Les gingivites sont des inflammations de la gencive, muqueuse située autour de la dent, normalement réversibles si la cause (principalement la plaque dentaire) est levée. L’utilisation de croquettes visant à prévenir le dépôt de plaque dentaire a une efficacité prouvée sur les dents qui croquent (les dents jugales), mais pas sur les crocs ou les incisives. Chez le jeune, il est fréquent d’observer une gingivite pendant le changement des dents : elle est parfois marquée et accompagnée par des proliférations gingivales. Le traitement inclut alors un détartrage supra-gingival et sous-gingival, avec éventuellement la résection des proliférations et l’application de gel dentaire à base de chlorhexidine. Des croquettes à visée dentaire peuvent aider au ralentissement du dépôt de la plaque dentaire. Une résolution spontanée est possible vers l’âge de 1 an et demi à 2 ans. Cependant, des lésions de déchaussement peuvent être déjà présentes (parfois suspectées par le fait que la plaque s’accumule plus d’un côté, donc que le chat mâche moins de ce côté) et doivent être traitées (extraction dentaire) pour retrouver une bouche saine.

Parodontite

La parodontite ou l’inflammation du parodonte (gencive, os alvéolaire, ligament alvéolo-dentaire ou desmodonte et cément de la racine) est une maladie irréversible qui fait suite à la gingivite. C’est la maladie infectieuse la plus fréquente chez le chat avec une prévalence proche de 80 %. À l’âge de 2 ans, 70 % des chats (et 80 % des chiens) présentent déjà une certaine forme de parodontite. L’apparition est souvent précoce avec une évolution lente. Mais parfois une consultation est motivée par une gêne d’apparition brutale lors de luxation dentaire spontanée. La radiographie intra-orale permet d’évaluer toute la bouche afin d’objectiver l’état de déchaussement dentaire, ainsi que les lésions buccales associées (résorption dentaire par exemple).

Stomatite

Une stomatite est une inflammation de plusieurs muqueuses (gingivale, alvéolaire, labiale, etc.), souvent associée à une parodontite, à des résorptions dentaires et à la lyse osseuse. Il convient de bien différencier les gingivo-stomatites chroniques, sans stomatite caudale, des gingivo-stomatites, avec atteinte caudale, dont le pronostic est plus incertain : l’examen du fond de la bouche est primordial. En effet, les extractions dentaires permettent une guérison rapide des stomatites sans atteinte caudale. Lors d’atteinte caudale, les extractions apportent une guérison dans 40 à 60 % des cas, une amélioration dans 20 % et aucun résultat dans 10 %. Il est nécessaire de se laisser au moins 6 à 9 mois avant de conclure à un cas réfractaire.
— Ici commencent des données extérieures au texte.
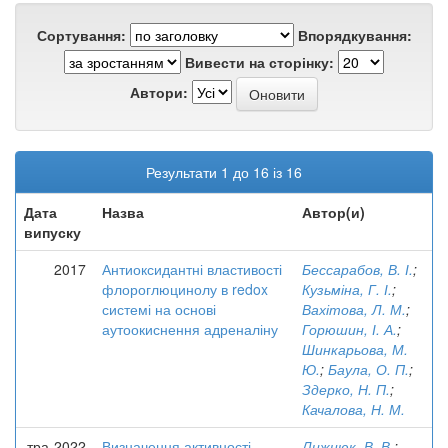
Сортування:
Впорядкування:
Вивести на сторінку:
Автори:
Результати 1 до 16 із 16
Дата
Назва
Автор(и)
випуску
2017
Антиоксидантні властивості
Бессарабов, В. І.
;
флороглюцинолу в redox
Кузьміна, Г. І.
;
системі на основі
Вахітова, Л. М.
;
аутоокиснення адреналіну
Горюшин, І. А.
;
Шинкарьова, М.
Ю.
;
Баула, О. П.
;
Здерко, Н. П.
;
Качалова, Н. М.
тра-2022
Визначення активності
Лижнюк, В. В.
;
Face à un tel cas, l’utilisation d’interféron, de ciclosporine ou de cellules souches est une piste thérapeutique. Selon les études, 70 à 100 % des chats atteints de gingivo-stomatite chronique sont porteurs de calicivirus : selon l’avis du conférencier, la recherche PCR systématique présente donc peu d’intérêt. La radiographie intra-orale guide le diagnostic des gingivo-stomatites chroniques félines, en se focalisant sur la M1 inférieure, qui dans 100 % des cas est le siège d’une ostéolyse. Les chats atteints de gingivo-stomatite chronique présentent des lésions compatibles avec de la parodontite et de l’alvéolyse plus sévères que les autres chats, une atteinte significativement plus importante de la furcation, une augmentation de la prévalence des fragments radiculaires enfouis et de la résorption radiculaire externe inflammatoire.